(Task goal) In the opinion piece on dairy cow breeding below, recast the paragraph beginning "Lincoln University’s recently-published research" as a brief bulleted list that retains its main facts.

(Extracted text)
^^^^^^^^^^^^^^^^
OPINION: In recent years, New Zealand’s farmers have found themselves subject to increasingly strict rules and regulations.
Head geneticist, Phil Beatson, says it’s a strategy that could change dairy’s future.
Lincoln University’s recently-published research is the first independent work carried out in New Zealand on pasture-based grazing systems to report that cows with lower milk urea nitrogen (MUN) breeding values have a lower concentration of N in their urine and urinate less total N.
“The results of the Lincoln study were very much in line with our prediction when we released LowN Sires, and it’s really encouraging to see,” says Beatson.
“Farmers can have further confidence that breeding for reduced MUN by using LowN Sires will reduce the amount of N excreted in their daughters’ urine compared to daughters of ‘average’ sires. Modelling predicts that N leaching would also be significantly reduced.
“What’s also encouraging is these cows that are peeing out lower concentration of nitrogen are likely to be also putting less nitrogen up into the atmosphere as nitrous oxide. With less concentration of nitrogen in the urine patch, leading to less nitrogen being leached and less nitrous oxide environmentally, it’s a double win.
^^^^^^^^^^^^^^^^
(Page-level text extractions)
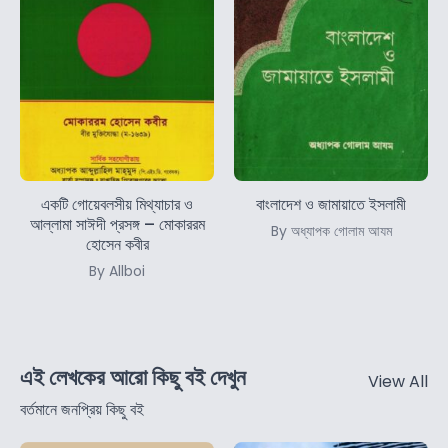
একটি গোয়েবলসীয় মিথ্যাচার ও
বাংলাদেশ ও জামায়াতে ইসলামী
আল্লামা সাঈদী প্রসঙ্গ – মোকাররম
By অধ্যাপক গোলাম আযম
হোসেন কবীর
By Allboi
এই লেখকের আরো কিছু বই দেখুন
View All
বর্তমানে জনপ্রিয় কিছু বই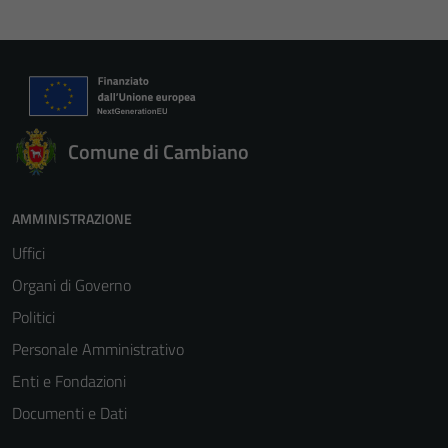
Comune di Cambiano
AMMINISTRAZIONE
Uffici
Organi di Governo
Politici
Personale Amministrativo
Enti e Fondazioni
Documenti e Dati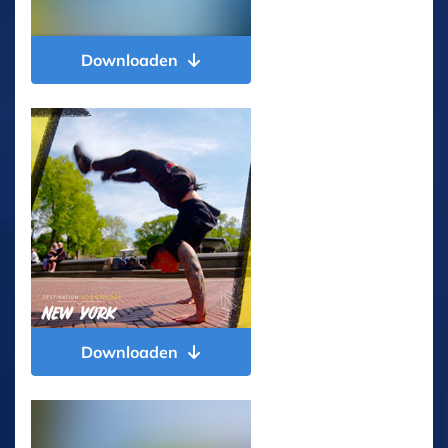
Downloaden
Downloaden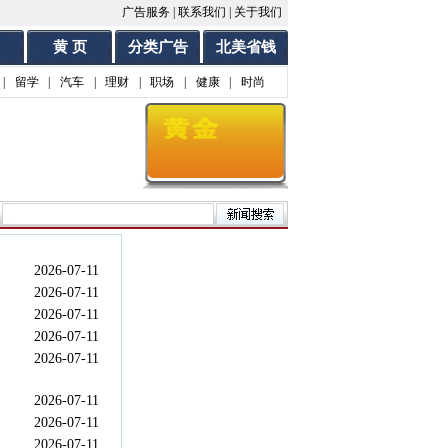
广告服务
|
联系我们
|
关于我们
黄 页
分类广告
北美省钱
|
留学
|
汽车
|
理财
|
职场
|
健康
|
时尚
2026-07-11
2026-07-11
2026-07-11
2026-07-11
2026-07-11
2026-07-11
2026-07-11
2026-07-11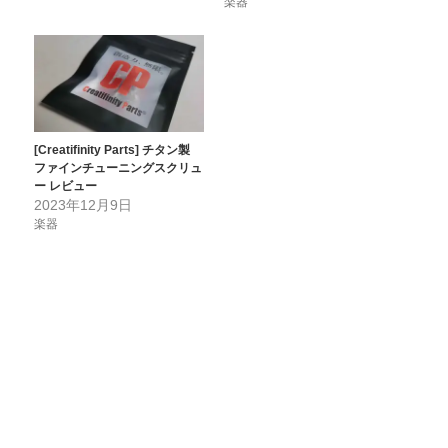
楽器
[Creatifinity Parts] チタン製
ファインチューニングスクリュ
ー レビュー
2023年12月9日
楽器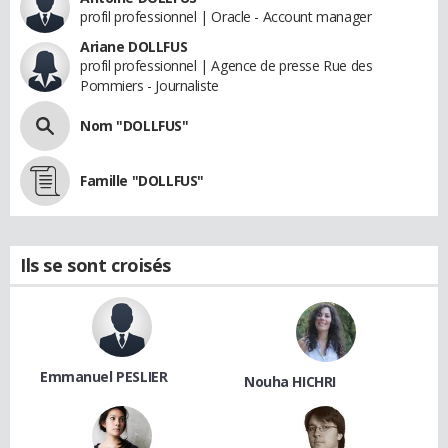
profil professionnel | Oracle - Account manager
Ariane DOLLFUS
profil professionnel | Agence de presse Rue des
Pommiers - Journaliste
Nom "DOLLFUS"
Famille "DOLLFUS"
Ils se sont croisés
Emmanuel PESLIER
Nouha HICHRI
^^^^^^^^^^^^^^^^
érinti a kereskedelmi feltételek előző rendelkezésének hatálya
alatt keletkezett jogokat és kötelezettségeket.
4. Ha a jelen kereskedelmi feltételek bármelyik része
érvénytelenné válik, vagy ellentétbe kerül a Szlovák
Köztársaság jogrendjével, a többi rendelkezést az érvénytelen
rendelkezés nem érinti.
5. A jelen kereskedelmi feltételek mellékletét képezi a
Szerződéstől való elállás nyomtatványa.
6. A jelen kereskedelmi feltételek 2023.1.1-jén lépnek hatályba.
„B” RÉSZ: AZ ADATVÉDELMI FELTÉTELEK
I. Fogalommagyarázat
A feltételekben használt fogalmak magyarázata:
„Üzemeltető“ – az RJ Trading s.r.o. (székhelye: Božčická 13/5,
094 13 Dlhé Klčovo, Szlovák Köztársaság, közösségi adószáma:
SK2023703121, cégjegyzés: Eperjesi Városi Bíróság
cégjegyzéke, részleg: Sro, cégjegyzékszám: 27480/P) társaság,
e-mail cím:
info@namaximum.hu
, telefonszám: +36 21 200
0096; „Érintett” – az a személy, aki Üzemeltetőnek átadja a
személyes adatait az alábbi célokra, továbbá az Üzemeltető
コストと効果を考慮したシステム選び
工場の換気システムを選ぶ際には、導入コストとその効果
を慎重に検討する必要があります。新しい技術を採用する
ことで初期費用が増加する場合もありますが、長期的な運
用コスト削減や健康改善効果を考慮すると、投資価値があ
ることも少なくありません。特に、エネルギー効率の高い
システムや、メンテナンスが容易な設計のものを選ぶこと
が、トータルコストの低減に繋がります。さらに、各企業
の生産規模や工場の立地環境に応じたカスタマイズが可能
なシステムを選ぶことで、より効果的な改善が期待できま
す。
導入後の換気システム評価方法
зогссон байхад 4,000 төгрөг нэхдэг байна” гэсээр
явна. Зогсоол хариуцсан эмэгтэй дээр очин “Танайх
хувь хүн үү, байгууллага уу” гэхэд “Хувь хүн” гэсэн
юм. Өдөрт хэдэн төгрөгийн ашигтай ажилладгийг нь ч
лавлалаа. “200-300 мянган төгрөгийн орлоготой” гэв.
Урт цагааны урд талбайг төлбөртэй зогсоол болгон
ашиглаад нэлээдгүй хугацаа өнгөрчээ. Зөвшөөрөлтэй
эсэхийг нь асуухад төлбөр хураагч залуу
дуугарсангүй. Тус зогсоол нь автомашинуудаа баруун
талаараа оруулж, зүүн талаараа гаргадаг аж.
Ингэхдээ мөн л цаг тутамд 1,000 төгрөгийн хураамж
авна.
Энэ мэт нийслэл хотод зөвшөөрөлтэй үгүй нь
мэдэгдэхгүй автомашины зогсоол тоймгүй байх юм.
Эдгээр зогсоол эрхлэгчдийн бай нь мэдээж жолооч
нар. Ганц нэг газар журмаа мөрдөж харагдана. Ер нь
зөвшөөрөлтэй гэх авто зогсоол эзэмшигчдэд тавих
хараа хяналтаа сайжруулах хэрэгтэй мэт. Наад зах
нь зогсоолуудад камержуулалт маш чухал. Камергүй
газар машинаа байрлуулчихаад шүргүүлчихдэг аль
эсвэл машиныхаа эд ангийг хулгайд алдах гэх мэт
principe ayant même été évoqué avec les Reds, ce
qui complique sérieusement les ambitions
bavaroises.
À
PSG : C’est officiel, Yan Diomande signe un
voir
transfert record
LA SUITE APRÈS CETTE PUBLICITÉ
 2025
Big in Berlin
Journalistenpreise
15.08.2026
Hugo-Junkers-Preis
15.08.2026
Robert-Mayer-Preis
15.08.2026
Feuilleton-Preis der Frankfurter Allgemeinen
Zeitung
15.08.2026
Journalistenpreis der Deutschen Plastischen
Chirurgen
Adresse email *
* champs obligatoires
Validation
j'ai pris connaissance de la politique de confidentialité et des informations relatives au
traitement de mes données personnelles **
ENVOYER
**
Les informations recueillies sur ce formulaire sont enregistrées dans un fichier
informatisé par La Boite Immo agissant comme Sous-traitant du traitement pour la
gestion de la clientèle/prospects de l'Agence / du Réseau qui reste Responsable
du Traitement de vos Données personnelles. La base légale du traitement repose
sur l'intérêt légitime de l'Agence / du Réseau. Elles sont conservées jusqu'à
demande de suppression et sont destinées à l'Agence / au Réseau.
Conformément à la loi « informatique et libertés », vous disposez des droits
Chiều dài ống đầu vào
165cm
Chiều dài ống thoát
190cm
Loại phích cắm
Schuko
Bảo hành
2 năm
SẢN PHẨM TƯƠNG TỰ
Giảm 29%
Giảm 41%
^^^^^^^^^^^^^^^^
(Response box)
- Lincoln University has recently published research on pasture-based grazing systems.
- It is the first independent work in New Zealand on such systems to report these findings.
- Cows with lower milk urea nitrogen (MUN) breeding values have a lower concentration of N in their urine.
- Those cows also urinate less total N.